Курнопай страшился смотреть на Фэйхоа, едва глянул — на него напал колотун. Она сидела в профиль к нему, из-под височного уголка ее закрытого глаза выкатывались слезы, его начало трясти, он в голос заплакал, но думал, что нужно сдержать себя, чтобы успокоить Фэйхоа, а доводов не находил (прошлое поругано, настоящее до неверия противоречиво, будущее во тьме) и рыдал все громче, неутешней.
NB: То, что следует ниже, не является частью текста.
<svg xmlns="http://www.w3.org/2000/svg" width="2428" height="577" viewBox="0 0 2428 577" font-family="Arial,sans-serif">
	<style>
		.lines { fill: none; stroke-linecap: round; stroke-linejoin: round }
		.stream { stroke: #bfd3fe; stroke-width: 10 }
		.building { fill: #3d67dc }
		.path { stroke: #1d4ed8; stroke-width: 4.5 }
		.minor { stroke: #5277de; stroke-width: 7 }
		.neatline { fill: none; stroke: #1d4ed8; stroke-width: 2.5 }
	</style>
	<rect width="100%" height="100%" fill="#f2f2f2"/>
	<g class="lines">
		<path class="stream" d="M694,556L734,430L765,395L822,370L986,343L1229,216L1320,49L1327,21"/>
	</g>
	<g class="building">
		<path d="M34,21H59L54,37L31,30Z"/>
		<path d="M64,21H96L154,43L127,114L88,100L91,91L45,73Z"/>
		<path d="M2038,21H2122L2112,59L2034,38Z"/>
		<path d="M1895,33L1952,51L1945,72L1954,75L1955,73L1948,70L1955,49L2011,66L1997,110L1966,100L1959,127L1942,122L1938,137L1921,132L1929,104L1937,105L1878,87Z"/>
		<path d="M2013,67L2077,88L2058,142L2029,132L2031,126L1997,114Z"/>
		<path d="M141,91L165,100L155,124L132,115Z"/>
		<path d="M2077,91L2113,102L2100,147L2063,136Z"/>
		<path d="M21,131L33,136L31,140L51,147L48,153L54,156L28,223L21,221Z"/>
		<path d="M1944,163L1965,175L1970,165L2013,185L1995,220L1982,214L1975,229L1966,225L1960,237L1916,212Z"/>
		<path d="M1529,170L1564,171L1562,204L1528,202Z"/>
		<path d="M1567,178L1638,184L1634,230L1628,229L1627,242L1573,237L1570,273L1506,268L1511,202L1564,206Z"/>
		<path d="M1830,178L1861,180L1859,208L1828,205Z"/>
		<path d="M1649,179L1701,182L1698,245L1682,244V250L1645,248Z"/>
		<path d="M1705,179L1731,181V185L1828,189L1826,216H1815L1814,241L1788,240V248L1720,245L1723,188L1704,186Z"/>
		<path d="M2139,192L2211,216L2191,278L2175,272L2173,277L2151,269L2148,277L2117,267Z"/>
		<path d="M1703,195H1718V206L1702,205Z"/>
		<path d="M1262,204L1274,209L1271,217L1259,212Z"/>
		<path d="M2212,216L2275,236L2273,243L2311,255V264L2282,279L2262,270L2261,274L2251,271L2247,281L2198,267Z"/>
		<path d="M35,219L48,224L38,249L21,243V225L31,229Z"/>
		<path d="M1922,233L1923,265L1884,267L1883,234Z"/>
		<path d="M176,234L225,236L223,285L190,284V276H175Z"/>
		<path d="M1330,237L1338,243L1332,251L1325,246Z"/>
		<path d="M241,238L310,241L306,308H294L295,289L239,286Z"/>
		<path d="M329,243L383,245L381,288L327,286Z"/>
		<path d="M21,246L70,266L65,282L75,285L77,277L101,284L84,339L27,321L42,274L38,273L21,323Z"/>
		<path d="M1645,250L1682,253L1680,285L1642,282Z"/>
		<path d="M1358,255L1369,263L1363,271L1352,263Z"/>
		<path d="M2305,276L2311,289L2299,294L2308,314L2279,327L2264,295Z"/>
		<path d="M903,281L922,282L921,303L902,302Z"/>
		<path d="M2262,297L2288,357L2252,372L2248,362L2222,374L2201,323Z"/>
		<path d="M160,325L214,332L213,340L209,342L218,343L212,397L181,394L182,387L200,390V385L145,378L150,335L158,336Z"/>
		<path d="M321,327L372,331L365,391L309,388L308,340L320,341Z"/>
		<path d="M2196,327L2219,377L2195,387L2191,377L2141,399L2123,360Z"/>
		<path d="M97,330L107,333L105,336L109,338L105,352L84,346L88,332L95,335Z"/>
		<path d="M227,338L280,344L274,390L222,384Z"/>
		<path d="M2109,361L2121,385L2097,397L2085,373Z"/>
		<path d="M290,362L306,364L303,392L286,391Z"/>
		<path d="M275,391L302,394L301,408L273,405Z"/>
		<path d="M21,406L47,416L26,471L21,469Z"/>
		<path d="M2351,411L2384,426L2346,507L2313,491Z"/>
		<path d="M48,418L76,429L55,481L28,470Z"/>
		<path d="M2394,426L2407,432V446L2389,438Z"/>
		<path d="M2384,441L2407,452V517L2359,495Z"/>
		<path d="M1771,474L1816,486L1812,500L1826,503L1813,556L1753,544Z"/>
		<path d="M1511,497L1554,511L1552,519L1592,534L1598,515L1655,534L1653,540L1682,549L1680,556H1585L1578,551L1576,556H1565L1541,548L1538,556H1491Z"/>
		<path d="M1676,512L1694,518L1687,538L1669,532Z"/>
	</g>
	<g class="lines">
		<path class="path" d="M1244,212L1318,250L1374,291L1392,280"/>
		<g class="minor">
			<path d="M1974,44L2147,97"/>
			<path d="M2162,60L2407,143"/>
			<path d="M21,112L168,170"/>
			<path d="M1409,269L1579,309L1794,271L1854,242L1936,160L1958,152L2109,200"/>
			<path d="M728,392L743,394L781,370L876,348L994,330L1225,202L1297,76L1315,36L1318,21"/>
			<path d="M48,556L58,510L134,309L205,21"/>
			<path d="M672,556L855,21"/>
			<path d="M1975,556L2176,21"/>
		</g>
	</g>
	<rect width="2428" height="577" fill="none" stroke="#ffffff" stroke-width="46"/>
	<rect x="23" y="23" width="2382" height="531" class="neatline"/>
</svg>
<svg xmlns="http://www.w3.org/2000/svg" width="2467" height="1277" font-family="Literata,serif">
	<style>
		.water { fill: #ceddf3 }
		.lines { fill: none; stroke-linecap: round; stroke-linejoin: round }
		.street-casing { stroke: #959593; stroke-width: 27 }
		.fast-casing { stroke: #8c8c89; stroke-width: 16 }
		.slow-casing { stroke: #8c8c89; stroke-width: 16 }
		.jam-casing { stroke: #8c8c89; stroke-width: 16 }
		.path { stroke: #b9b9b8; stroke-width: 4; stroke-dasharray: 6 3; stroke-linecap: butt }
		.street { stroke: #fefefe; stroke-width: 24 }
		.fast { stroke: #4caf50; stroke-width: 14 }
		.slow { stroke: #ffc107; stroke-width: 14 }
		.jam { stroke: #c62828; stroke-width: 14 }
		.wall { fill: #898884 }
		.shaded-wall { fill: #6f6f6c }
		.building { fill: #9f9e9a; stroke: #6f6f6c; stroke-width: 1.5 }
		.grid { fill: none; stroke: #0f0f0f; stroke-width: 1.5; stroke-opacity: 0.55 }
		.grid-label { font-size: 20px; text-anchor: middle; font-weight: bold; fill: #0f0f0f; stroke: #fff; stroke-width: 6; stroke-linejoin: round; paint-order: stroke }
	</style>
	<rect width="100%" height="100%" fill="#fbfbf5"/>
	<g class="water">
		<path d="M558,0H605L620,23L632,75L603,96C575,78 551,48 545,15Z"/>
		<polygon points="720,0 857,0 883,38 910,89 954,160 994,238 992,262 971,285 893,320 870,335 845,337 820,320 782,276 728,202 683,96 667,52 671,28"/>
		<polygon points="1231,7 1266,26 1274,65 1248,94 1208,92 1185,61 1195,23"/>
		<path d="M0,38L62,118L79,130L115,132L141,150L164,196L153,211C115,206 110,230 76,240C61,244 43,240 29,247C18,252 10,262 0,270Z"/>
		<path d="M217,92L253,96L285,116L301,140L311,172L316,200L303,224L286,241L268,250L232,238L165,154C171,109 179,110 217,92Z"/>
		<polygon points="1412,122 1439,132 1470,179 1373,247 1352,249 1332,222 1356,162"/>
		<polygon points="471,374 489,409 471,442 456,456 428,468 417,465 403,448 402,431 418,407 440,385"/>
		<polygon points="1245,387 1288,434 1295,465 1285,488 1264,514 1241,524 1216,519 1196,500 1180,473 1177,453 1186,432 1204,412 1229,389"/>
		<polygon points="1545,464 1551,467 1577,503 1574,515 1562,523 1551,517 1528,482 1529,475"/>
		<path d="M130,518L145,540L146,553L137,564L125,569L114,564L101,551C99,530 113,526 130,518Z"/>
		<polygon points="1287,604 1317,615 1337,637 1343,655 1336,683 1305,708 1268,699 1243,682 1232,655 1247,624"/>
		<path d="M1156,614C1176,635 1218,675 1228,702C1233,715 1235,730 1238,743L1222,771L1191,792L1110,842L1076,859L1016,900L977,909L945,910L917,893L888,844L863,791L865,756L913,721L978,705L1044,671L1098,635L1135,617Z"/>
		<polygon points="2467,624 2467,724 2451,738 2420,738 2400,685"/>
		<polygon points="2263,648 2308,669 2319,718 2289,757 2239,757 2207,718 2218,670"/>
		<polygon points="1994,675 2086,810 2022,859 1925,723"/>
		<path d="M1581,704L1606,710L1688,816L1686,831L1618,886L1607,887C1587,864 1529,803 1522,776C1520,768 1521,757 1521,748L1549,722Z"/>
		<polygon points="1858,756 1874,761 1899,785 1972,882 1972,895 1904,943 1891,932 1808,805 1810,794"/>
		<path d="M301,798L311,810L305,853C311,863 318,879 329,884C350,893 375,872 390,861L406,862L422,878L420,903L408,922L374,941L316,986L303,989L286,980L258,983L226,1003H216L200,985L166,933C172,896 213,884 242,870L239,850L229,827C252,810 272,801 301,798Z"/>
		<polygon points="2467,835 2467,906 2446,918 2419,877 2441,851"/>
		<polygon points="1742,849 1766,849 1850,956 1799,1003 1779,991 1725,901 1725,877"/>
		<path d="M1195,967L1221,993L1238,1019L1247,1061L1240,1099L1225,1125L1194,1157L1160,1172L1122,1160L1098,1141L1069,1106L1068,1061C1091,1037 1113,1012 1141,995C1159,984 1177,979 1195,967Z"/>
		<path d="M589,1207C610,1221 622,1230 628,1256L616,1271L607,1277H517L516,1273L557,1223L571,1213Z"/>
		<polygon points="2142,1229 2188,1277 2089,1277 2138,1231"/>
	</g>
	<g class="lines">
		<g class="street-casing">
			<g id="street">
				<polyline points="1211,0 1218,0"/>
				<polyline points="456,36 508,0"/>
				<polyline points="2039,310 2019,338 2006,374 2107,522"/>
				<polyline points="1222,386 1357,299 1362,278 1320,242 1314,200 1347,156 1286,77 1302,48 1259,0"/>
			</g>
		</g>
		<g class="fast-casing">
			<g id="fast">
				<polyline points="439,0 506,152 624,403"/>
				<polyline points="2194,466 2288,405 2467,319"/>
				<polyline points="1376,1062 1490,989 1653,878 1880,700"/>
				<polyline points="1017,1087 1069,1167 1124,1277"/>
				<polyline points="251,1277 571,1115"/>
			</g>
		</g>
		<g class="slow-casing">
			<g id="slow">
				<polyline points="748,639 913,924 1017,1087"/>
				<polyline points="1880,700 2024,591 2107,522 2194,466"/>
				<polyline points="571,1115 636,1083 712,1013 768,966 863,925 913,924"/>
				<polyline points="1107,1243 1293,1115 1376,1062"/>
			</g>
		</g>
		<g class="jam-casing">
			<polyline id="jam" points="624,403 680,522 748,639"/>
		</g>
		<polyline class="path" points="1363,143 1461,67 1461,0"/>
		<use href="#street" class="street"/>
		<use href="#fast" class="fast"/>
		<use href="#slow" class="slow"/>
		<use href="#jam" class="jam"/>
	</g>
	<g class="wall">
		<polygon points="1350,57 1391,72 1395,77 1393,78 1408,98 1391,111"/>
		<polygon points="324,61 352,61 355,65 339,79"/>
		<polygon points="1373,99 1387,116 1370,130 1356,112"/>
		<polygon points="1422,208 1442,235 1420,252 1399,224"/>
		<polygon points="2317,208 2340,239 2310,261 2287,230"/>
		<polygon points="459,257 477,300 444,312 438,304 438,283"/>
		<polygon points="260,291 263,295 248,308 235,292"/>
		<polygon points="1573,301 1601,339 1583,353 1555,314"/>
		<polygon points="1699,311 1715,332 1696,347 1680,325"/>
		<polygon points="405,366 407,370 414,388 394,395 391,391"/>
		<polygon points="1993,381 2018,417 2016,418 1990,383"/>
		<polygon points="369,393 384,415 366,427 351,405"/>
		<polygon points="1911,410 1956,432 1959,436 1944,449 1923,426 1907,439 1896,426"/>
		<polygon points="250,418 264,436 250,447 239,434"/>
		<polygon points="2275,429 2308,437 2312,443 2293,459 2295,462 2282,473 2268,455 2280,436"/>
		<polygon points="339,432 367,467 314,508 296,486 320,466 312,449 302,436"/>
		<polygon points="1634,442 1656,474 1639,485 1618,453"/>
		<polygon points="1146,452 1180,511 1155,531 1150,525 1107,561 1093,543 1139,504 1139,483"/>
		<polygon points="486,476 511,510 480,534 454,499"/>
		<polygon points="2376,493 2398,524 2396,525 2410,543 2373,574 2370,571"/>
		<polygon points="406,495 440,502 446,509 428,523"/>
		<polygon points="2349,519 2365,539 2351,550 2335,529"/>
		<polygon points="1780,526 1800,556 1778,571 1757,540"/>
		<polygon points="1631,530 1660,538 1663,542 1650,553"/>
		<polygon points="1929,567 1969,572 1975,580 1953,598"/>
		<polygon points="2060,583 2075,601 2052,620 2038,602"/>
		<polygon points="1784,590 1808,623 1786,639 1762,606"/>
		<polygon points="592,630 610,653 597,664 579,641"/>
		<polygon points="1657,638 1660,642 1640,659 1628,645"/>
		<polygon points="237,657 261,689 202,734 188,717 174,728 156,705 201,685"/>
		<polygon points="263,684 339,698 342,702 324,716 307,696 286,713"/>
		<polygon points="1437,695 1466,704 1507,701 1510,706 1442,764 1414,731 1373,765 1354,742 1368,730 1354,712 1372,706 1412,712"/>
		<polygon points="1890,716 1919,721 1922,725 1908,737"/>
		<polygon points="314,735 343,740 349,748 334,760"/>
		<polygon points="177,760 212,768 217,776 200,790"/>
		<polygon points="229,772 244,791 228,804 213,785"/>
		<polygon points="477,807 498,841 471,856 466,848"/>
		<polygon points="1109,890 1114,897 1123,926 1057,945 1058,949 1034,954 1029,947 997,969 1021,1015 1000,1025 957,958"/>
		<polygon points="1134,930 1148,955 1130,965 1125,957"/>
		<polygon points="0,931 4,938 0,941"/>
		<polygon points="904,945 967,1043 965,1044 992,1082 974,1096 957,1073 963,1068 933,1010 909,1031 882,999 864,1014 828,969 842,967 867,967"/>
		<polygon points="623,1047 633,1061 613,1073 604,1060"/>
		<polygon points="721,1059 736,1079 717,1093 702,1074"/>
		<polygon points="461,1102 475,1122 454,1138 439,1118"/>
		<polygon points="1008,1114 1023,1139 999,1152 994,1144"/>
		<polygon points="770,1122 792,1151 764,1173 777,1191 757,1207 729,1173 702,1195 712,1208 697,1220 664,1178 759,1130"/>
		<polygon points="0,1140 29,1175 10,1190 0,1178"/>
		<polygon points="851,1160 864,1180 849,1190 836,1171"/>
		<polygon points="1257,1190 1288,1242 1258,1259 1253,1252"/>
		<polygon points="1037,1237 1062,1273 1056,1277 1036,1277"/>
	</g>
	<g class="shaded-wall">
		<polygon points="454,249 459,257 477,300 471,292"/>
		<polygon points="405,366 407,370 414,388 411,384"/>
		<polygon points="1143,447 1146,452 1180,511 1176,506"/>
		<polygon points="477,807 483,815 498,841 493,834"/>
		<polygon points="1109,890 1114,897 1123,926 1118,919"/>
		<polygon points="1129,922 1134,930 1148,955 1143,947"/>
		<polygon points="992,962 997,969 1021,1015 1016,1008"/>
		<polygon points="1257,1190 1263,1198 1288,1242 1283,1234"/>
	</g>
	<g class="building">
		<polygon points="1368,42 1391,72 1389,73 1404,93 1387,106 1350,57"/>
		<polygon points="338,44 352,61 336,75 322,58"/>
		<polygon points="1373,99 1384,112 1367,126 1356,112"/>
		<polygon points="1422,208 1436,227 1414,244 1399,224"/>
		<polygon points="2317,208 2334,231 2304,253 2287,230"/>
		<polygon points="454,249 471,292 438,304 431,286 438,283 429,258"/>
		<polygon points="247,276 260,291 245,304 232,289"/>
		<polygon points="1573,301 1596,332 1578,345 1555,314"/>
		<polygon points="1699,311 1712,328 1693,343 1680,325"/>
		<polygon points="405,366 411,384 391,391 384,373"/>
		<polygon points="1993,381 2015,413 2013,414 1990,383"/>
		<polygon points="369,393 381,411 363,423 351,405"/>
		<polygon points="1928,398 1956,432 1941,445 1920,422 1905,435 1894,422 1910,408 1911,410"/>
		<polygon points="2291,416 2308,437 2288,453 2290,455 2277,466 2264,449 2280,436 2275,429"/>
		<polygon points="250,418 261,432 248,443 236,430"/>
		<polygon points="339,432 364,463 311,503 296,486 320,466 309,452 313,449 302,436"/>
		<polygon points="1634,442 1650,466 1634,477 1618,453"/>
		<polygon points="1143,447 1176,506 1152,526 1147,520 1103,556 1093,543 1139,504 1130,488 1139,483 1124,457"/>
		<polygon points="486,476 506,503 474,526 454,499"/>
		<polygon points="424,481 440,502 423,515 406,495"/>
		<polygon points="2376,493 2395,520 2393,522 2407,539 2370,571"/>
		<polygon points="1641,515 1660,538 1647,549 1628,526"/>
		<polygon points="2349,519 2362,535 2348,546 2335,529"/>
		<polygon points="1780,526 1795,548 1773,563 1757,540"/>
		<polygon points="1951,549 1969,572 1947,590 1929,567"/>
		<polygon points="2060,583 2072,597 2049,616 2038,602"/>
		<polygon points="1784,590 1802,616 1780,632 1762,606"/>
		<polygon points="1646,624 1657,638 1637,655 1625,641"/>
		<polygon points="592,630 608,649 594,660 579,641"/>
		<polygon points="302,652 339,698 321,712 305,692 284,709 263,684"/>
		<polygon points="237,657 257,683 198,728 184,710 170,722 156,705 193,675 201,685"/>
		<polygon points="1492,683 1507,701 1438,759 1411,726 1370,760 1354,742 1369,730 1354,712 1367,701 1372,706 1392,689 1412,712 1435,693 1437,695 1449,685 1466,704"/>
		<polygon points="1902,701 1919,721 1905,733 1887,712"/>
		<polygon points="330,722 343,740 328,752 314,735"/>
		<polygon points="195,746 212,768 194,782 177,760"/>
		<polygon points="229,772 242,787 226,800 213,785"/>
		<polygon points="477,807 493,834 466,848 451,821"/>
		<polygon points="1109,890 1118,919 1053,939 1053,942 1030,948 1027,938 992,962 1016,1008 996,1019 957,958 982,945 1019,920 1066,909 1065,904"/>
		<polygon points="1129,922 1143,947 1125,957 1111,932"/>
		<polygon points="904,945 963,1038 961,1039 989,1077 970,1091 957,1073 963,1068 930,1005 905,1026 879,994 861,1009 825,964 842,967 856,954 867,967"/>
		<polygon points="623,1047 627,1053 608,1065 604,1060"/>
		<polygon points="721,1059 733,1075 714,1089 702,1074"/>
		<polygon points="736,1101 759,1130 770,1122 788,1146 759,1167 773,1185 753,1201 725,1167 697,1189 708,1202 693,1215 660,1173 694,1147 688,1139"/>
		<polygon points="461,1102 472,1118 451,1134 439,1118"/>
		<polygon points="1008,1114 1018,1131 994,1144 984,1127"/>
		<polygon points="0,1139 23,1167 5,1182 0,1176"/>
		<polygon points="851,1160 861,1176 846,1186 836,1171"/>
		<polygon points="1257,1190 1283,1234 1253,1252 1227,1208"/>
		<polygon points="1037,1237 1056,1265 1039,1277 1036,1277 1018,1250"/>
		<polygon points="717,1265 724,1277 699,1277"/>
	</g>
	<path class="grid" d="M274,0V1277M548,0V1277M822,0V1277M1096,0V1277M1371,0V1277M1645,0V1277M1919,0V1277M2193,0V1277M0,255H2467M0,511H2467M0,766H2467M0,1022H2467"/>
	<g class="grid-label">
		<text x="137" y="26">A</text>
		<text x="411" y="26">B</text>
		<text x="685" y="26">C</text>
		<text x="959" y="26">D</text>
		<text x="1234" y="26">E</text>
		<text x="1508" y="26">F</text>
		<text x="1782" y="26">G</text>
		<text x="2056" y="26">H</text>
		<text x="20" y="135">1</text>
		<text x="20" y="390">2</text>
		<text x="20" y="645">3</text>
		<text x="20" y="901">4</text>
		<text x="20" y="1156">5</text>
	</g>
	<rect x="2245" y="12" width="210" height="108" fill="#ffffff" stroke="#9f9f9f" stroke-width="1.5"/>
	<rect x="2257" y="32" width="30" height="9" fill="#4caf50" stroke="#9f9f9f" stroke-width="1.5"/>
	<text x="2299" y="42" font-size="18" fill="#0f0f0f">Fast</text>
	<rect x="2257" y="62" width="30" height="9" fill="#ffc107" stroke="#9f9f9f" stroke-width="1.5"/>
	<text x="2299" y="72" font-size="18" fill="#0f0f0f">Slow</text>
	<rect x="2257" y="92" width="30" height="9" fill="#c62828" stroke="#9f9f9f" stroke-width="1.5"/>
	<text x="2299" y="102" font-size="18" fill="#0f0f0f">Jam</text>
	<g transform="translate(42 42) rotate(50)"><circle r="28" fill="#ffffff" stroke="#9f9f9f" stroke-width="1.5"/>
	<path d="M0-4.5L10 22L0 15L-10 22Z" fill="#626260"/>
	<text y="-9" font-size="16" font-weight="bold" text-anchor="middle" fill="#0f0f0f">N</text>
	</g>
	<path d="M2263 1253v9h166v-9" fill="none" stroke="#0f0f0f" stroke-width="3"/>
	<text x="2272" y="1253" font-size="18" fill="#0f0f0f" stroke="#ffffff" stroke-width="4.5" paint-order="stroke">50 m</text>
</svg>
У Фэйхоа была такая воздушно-летучая походка, что Курнопай недавно сказал ей: «У тебя, Фэ, ступни, подбитые ветром!» И вдруг она идет к нему какими-то стальными ногами. Ее руки, обычно пуховей страусового пера, были тяжелы, да еще и хладны, словно она умирала. И Курнопай снял их, почти потерявшие способность двигаться, со своей кудлатой головы, целуя, отогревал дыханием.
— Современность не по нам, — повторяла Фэйхоа. Ей трудно было говорить: немота губ, разбухший язык. — Теперь нет спасения от жизни, пока не вырастим ребенка.
Нежданный голос Ковылко ворвался в телевизионную тишину. Мигом он заставил Курнопая и Фэйхоа забыть о самих себе. Каска сидела справа в углу правительственной ложи, Ковылко — в левом.
— Господин священный автократ, — крикнул Ковылко, — с любовью-то как быть?
Ковылко — бурый берет, увенчанный белой пипкой, ждущие спасения глаза медведя коала, опаленного эвкалиптовым огнем.